- WHAT YOU NEED TO DO -
When copying the data below, keep only the lines from the one with "outside the image." through the one with "11: (99, 18, 1.72)", word for word, and skip the pictures.

- GIVEN DATA -
Start of Block

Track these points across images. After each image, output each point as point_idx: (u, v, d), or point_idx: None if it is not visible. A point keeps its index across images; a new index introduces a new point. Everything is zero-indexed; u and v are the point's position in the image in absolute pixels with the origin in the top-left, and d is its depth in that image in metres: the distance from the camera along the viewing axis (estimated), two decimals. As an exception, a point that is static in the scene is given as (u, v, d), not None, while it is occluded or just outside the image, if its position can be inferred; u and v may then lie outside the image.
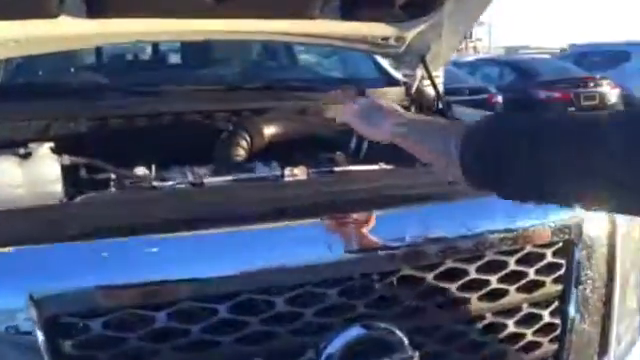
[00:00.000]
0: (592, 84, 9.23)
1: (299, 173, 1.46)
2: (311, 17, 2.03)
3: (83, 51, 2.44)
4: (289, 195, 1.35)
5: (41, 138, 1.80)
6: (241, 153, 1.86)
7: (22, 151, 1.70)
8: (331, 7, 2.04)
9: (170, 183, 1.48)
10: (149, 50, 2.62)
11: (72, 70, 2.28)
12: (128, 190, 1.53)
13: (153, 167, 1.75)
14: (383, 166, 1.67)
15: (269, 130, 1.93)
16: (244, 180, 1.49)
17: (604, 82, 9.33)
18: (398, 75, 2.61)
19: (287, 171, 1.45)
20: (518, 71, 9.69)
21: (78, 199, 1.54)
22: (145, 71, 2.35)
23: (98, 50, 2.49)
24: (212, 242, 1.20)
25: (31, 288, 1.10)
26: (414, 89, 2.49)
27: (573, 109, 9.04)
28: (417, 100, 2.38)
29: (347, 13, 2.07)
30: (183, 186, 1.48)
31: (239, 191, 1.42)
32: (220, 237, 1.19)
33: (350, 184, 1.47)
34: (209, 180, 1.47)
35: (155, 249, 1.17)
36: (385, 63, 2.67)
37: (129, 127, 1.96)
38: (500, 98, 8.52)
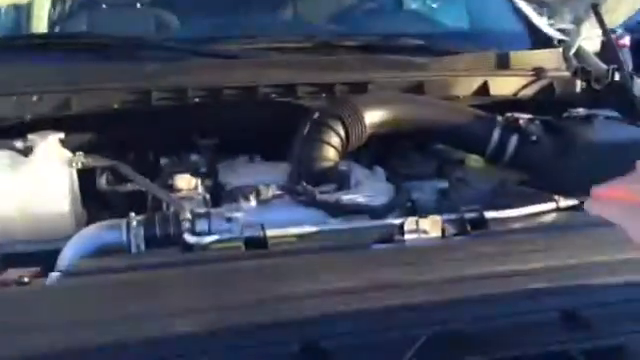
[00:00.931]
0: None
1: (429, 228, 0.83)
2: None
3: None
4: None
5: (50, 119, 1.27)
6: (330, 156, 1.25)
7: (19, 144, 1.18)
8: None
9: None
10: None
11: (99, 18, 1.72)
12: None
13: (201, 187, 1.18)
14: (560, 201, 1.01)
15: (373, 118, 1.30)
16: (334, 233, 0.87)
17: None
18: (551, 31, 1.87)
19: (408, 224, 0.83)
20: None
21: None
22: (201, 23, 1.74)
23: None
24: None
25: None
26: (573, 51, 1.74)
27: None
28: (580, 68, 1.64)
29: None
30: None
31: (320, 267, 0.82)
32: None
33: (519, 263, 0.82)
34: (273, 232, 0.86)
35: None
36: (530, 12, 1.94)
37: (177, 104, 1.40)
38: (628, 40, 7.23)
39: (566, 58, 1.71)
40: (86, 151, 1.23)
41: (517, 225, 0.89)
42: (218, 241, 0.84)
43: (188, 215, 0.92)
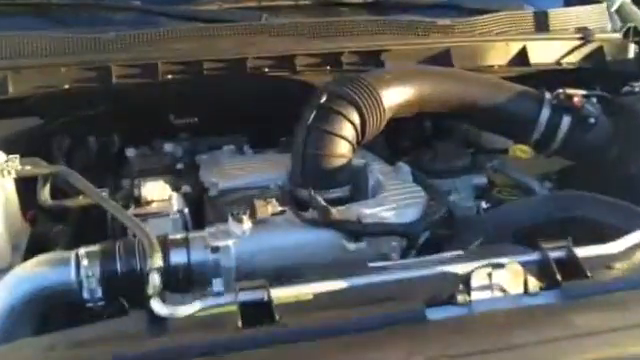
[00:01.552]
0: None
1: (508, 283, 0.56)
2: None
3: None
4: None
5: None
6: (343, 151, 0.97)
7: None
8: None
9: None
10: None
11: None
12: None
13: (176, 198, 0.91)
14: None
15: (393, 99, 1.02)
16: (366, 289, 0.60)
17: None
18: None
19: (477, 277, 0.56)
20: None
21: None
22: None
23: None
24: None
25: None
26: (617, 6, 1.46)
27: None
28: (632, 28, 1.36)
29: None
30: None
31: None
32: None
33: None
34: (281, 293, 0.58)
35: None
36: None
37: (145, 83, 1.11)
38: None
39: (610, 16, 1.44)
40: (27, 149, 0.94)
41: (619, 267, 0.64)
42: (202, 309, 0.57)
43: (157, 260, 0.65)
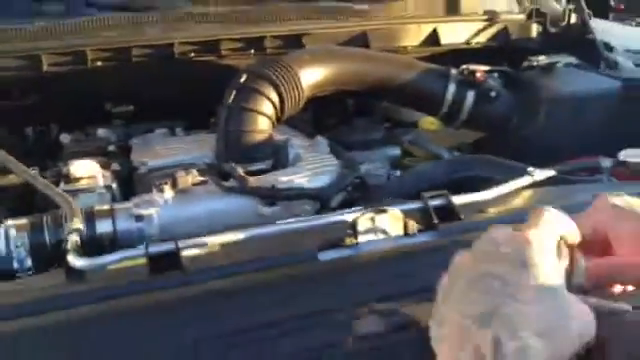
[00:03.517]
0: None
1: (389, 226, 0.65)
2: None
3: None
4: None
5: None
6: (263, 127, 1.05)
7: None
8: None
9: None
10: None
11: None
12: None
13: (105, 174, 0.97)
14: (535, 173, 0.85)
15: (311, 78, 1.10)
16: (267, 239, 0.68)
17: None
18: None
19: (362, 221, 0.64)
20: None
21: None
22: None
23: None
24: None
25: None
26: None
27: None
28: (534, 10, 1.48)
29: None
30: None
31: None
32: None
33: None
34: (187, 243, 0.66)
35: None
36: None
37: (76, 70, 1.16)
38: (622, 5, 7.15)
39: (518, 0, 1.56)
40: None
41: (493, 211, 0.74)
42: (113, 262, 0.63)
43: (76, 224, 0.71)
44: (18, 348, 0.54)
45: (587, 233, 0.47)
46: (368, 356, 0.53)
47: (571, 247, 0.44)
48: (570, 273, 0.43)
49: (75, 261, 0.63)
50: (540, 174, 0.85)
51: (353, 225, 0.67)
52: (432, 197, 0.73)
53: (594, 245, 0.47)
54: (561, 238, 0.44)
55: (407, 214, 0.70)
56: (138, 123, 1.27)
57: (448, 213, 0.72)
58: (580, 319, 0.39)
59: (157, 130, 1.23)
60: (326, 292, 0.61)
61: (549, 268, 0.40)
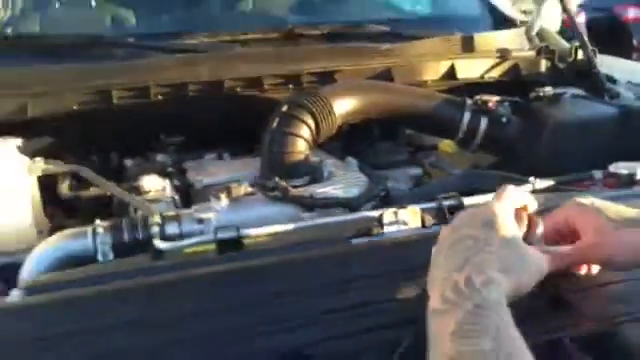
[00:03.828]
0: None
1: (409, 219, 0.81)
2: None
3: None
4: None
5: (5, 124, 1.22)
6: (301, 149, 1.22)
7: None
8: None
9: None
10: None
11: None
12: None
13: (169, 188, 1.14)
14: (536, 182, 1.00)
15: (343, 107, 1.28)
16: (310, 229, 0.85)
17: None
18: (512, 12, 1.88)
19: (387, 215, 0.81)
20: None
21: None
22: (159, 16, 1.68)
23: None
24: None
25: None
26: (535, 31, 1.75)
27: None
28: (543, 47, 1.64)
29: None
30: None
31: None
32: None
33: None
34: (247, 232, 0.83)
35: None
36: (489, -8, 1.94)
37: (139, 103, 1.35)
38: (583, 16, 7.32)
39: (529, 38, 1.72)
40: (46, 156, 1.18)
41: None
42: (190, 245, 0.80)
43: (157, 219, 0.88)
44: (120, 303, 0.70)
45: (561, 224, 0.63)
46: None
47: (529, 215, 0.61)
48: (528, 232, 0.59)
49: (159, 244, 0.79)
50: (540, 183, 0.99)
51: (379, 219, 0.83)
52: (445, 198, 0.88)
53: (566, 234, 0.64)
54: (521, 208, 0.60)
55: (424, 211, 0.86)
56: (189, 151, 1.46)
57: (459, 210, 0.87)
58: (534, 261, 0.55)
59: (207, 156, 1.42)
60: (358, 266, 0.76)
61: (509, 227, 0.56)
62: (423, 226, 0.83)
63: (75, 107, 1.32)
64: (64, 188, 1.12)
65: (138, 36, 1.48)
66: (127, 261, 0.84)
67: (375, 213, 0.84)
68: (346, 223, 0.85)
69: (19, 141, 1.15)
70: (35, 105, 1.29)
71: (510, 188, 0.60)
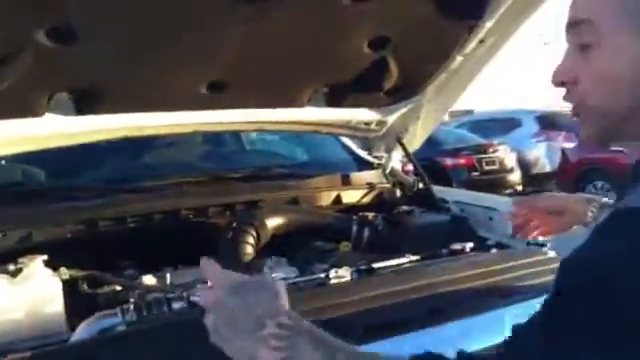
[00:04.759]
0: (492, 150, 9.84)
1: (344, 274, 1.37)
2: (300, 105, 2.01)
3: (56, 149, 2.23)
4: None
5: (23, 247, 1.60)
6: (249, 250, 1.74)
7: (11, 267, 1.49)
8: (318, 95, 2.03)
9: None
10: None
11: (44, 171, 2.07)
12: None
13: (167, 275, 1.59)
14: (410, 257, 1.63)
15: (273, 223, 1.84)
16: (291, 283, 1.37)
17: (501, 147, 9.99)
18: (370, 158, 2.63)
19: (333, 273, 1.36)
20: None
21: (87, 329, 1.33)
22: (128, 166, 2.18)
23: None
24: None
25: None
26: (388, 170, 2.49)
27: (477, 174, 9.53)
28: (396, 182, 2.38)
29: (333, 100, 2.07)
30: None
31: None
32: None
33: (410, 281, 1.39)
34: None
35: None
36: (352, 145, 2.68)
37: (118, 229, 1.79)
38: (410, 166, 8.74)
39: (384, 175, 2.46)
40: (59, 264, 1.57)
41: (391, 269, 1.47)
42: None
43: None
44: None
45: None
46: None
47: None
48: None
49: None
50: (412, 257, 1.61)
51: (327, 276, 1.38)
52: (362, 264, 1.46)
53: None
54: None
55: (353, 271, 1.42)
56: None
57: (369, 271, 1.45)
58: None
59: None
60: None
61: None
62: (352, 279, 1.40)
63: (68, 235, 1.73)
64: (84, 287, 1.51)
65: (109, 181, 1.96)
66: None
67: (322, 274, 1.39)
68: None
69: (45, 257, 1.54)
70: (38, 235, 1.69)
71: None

End of Block
Start of Block

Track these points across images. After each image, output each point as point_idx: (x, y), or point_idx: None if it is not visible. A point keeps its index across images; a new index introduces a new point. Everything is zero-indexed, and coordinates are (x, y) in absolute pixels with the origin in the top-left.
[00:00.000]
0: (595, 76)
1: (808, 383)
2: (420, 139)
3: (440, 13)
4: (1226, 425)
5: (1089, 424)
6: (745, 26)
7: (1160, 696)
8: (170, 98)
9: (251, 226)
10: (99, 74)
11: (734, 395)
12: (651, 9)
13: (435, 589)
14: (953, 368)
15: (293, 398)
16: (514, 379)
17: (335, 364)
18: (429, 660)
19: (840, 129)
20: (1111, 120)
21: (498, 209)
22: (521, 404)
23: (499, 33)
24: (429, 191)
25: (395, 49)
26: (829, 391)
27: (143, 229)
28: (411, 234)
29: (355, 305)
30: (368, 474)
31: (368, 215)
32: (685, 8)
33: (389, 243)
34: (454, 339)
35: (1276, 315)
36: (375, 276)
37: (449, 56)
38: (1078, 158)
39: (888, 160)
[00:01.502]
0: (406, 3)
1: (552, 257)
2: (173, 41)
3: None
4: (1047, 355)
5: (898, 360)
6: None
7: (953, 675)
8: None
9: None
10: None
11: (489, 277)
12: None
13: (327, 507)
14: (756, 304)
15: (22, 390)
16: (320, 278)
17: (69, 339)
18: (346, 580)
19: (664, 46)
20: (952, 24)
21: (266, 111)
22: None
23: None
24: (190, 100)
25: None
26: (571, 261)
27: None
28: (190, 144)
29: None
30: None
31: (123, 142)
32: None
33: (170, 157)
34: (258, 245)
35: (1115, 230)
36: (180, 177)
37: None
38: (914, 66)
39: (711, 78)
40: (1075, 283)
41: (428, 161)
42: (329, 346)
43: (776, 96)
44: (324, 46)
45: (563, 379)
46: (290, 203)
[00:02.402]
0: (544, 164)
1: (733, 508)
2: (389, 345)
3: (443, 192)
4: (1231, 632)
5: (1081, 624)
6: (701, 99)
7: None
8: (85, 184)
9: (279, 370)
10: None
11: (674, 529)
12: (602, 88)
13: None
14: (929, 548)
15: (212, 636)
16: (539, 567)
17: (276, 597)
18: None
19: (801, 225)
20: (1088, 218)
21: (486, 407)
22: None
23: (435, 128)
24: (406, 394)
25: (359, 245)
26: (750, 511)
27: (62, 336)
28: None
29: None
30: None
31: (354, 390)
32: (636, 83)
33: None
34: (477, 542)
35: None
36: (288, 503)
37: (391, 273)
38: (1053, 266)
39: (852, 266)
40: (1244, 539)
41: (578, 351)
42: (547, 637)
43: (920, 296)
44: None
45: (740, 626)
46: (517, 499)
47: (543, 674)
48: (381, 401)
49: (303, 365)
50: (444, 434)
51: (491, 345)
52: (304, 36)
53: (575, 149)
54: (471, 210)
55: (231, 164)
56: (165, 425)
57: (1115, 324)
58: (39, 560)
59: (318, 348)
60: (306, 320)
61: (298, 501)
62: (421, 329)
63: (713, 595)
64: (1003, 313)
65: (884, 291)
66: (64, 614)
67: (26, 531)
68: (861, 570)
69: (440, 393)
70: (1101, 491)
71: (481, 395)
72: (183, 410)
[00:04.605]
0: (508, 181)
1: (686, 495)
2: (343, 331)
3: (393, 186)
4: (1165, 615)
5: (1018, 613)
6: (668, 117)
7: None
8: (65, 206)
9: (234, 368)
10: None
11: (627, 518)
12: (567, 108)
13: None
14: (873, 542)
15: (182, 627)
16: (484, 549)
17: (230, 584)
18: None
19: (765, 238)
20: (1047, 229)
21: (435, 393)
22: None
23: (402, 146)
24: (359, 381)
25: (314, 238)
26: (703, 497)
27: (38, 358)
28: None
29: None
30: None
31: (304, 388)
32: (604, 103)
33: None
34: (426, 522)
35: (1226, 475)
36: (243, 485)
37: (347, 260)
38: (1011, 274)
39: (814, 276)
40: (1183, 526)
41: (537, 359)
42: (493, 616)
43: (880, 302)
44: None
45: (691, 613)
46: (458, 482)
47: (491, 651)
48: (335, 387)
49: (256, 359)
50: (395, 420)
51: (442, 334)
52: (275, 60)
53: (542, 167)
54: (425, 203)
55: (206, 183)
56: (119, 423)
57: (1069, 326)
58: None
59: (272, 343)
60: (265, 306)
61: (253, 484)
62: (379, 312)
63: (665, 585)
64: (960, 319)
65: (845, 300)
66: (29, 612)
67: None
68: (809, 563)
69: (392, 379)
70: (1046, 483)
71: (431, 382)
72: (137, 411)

End of Block

- ANSWER BOX -
Track these points across images. After each image, output each point as point_idx: (u, v, d), or point_idx: None if it is not visible. A point keeps its index across images; a new index introduces a new point. Everything is zero-indexed; u and v are the point's position in the image in absolute pixels with the origin in the top-left, and d is its depth in that image in metres: the distance from the camera along the viewing axis (estimated), two decimals. As an exception, a point that is static in the scene is given as (u, v, d), not None, while it is occluded or just outside the image, if its position can be inferred; u and v may then lie outside the image.
[00:00.000]
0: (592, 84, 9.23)
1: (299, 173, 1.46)
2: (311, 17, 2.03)
3: (83, 51, 2.44)
4: (289, 195, 1.35)
5: (41, 138, 1.80)
6: (241, 153, 1.86)
7: (22, 151, 1.70)
8: (331, 7, 2.04)
9: (170, 183, 1.48)
10: (149, 50, 2.62)
11: (72, 70, 2.28)
12: (128, 190, 1.53)
13: (153, 167, 1.75)
14: (383, 166, 1.67)
15: (269, 130, 1.93)
16: (244, 180, 1.49)
17: (604, 82, 9.33)
18: (398, 75, 2.61)
19: (287, 171, 1.45)
20: (518, 71, 9.69)
21: (78, 199, 1.54)
22: (145, 71, 2.35)
23: (98, 50, 2.49)
24: (212, 242, 1.20)
25: (31, 288, 1.10)
26: (414, 89, 2.49)
27: (573, 109, 9.04)
28: (417, 100, 2.38)
29: (347, 13, 2.07)
30: (183, 186, 1.48)
31: (239, 191, 1.42)
32: (220, 237, 1.19)
33: (350, 184, 1.47)
34: (209, 180, 1.47)
35: (155, 249, 1.17)
36: (385, 63, 2.67)
37: (129, 127, 1.96)
38: (500, 98, 8.52)
[00:00.931]
0: None
1: (429, 228, 0.83)
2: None
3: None
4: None
5: (50, 119, 1.27)
6: (330, 156, 1.25)
7: (19, 144, 1.18)
8: None
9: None
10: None
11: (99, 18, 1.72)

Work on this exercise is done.